Да, но ведь в повести примерно то же сказано и не устами Томского:
«Она отерла заплаканные глаза и подняла их на Германна: он сидел на окошке, сложа руки и грозно нахмурясь. В этом положении удивительно напоминал он портрет Наполеона. Это сходство поразило даже Лизавету Ивановну».
Однако тут ведь прямо говорится: она подняла глаза, и этими-то, ее глазами Германн увиден в эффектном свете, — как могло быть иначе у влюбленной или готовой влюбиться девушки, заинтригованной рекомендацией своего партнера по мазурке? Тем более, что этому ее преображающему взгляду предшествовало: «Лизавета Ивановна взглянула на него, и слова Томского раздались в ее душе: у этого человека по крайней мере три злодейства на душе!»
Право же, если будем такими доверчивыми к неравнодушному взгляду девушки и к характеристикам, даваемым Томским, то отчего не поверить и в эти три злодейства? Даром, что не только на три, даже на одно Германн решительно не способен, и этот Случай исключив для себя с самого начала: «…пистолет мой не заряжен».
Германн куда проще, прозаичнее, чем думается — и думается не одному Томскому (если он вообще говорит, что думает).
«Лизавета Ивановна выслушала его с ужасом. Итак, эти страстные письма, эти пламенные требования, это дерзкое, упорное преследование, все это было не любовь! Деньги, — вот чего алкала его душа!»
И уж на сей раз Пушкин не позволит нам решить, будто и это — всего-навсего с точки зрения девушки, только что надеявшейся на любовь, а теперь разочарованной и оскорбленной:
«Германн смотрел на нее молча: сердце его также терзалось, но ни слезы бедной девушки, ни удивительная прелесть ее горести не тревожили суровой души его. Он не чувствовал угрызения совести при мысли о мертвой старухе. Одно его ужасало: невозвратная потеря тайны, от которой ожидал обогащения».
Нам всем свойственно, в общем, простительное заблуждение: разбирая характер какого-либо героя, созданного воображением гениального автора, мы невольно переносим свое благоговейное уважение к гению создателя на его создание. Словно писатель не может ставить перед собой цели сочинить ничтожного персонажа, не наделенного и малой долей сложности его собственной души.
Но быть может, бесчувственность Германна объясняется тем, что он мономан своей страсти, глухой ко всему на свете, кроме нее?
Может быть. Даже наверняка так. Однако ведь важно и то, что это за страсть. Возвышающая или унижающая дух. Гарпагон, мономан скупости, не чета Меджнуну, одержимому любовью.

------------------------------------

__Задание__: Продолжите приведённое выше рассуждение о Германне из «Пиковой дамы», начав сразу после его последнего предложения.

------------------------------------

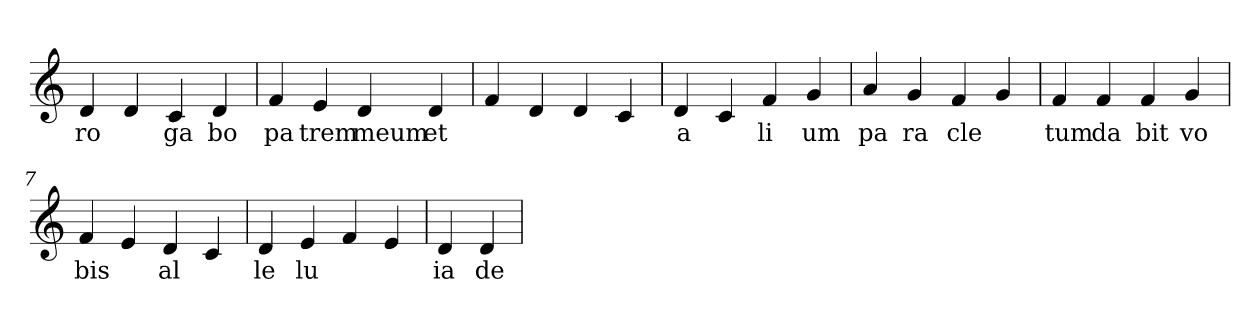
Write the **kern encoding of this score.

**kern	**text
*part1	*part1
*staff1	*staff1
*clefG2	*
=1	=1
4d	ro
4d	.
4c	ga
4d	bo
=2	=2
4f	pa
4e	trem
4d	meum
4d	et
=3	=3
4f	.
4d	.
4d	.
4c	.
=4	=4
4d	a
4c	.
4f	li
4g	um
=5	=5
4a	pa
4g	ra
4f	cle
4g	.
=6	=6
4f	tum
4f	da
4f	bit
4g	vo
=7	=7
4f	bis
4e	.
4d	al
4c	.
=8	=8
4d	le
4e	lu
4f	.
4e	.
=9	=9
4d	ia
4d	de
=	=
*-	*-
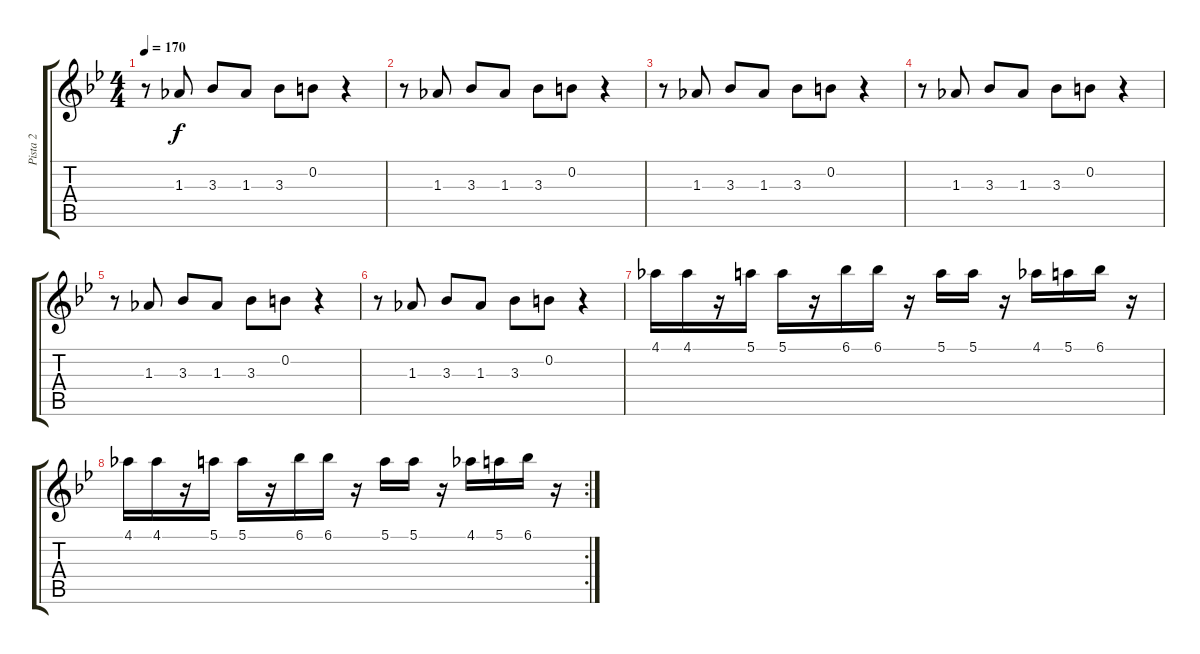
\track ("Pista 2" "Pista 2") {instrument distortionguitar}
\staff {score tabs}
\tuning (E4 B3 G3 D3 A2 E2) {hide}
\ts (4 4)
\tempo 170
\clef g2
\ks bb
r.8{dy f} 1.3.8 3.3.8 1.3.8 3.3.8 0.2.8 r.4 |
r.8 1.3.8 3.3.8 1.3.8 3.3.8 0.2.8 r.4 |
r.8 1.3.8 3.3.8 1.3.8 3.3.8 0.2.8 r.4 |
r.8 1.3.8 3.3.8 1.3.8 3.3.8 0.2.8 r.4 |
r.8 1.3.8 3.3.8 1.3.8 3.3.8 0.2.8 r.4 |
r.8 1.3.8 3.3.8 1.3.8 3.3.8 0.2.8 r.4 |
4.1.16 4.1.16 r.16 5.1.16 5.1.16 r.16 6.1.16 6.1.16 r.16 5.1.16 5.1.16 r.16 4.1.16 5.1.16 6.1.16 r.16 |
\rc 2
4.1.16 4.1.16 r.16 5.1.16 5.1.16 r.16 6.1.16 6.1.16 r.16 5.1.16 5.1.16 r.16 4.1.16 5.1.16 6.1.16 r.16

------------------------------------

__Результат выполнения__:
«…Все это было не любовь!» — вот чем печально озарено сознание Лизавета Ивановны. Да, не любовь: ни к ней, ни к игре. Только к однозначно воспринятой цели, к результату, к деньгам.
«Что наша жизнь? Игра…» — спрашивал-отвечал оперный Германн (нет, уже Герман). К пушкинскому этот вопрос-ответ отношения не имеет.
Играть только и именно так, как хочется Германну (другие, конечно, тоже не прочь, — кто ж откажется от надежной удачи? — но он-то согласен только на такую игру), словом, играть так — это все равно, как выходить на дуэль, твердо зная, что пистолет противника, в отличие от твоего, не заряжен.
Юрий Лотман, с большим доверием, чем я, отнесшийся к словам об «огненном воображении», сочетаемом в Германне с холодным умом, говорит, что жажда внезапного обогащения, завладевшая этой двойственной душой, «заставляет его вступить в чуждую для него сферу Случая».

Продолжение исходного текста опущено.